● Directive a
In the listing, copy out everything from the line containing "collectors: H. Tsai" down to the line containing "scientific name: Udotea dixonii", both of those lines included.

● Given text
* Start *
Yet, surfacing this difference has proved difficult. That is because
the Clinton campaign has used the political tactic of "bunching" to
obscure differences. The tactic holds for every major issue from health
care, to trade policy, to taxing Wall Street hedge-fund incomes. On
each issue, the Clinton campaign has bunched up and signed on, but
always reluctantly and late.
This tactical success of bunching requires progressives to raise directly the question of change and its meaning.
For Sen. Barack Obama, change is a matter of political style. For
Clinton, it means restoring the economic policies of the 1990s.
However, with the exception of tax cuts, those policies are the
policies of today. Thus, the 1990s ushered in the North American Free
Trade Agreement and free trade with China, and cemented trends from the
1980s regarding trade deficits, the separation of wages from
productivity growth and the dominance of Wall Street. What really saved
the 1990s were the Internet and stock-market bubbles, which are not a
sustainable foundation for prosperity.
Social Security exemplifies what is at stake. New Democrats downplay
the problems of globalization and the power of corporations and Wall
Street and instead identify the budget deficit as the nation's No. 1
problem. That perspective establishes the predicate for cutting Social
Security benefits, something Clinton has openly left on the table.
* End *
● Extracted records
* Start *
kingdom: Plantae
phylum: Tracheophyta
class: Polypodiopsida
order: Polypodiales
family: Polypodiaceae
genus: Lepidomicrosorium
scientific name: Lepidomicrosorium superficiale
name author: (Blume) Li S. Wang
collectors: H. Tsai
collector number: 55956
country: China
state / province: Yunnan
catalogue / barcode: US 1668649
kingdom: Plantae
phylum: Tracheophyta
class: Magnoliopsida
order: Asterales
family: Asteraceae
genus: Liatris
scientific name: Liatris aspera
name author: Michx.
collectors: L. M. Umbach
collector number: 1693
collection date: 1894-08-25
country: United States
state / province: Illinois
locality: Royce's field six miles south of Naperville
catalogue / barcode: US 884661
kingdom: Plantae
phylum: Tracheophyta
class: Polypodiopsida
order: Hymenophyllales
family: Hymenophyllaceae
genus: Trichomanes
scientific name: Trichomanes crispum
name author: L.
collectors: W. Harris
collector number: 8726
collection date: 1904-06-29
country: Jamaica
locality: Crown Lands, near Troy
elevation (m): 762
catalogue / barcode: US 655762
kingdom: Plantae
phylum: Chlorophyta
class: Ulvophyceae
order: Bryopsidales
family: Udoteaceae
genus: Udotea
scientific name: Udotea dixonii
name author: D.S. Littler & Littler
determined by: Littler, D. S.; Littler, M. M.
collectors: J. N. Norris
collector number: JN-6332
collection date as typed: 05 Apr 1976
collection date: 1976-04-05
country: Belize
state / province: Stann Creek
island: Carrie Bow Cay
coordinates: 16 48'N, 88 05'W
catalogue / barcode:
* End *
● Directive b
Translate this sentence from the commentary on the Clinton campaign into Spanish: "For Sen. Barack Obama, change is a matter of political style."

● Task result a
collectors: H. Tsai
collector number: 55956
country: China
state / province: Yunnan
catalogue / barcode: US 1668649
kingdom: Plantae
phylum: Tracheophyta
class: Magnoliopsida
order: Asterales
family: Asteraceae
genus: Liatris
scientific name: Liatris aspera
name author: Michx.
collectors: L. M. Umbach
collector number: 1693
collection date: 1894-08-25
country: United States
state / province: Illinois
locality: Royce's field six miles south of Naperville
catalogue / barcode: US 884661
kingdom: Plantae
phylum: Tracheophyta
class: Polypodiopsida
order: Hymenophyllales
family: Hymenophyllaceae
genus: Trichomanes
scientific name: Trichomanes crispum
name author: L.
collectors: W. Harris
collector number: 8726
collection date: 1904-06-29
country: Jamaica
locality: Crown Lands, near Troy
elevation (m): 762
catalogue / barcode: US 655762
kingdom: Plantae
phylum: Chlorophyta
class: Ulvophyceae
order: Bryopsidales
family: Udoteaceae
genus: Udotea
scientific name: Udotea dixonii

● Task result b
Para el senador Barack Obama, el cambio es una cuestión de estilo político.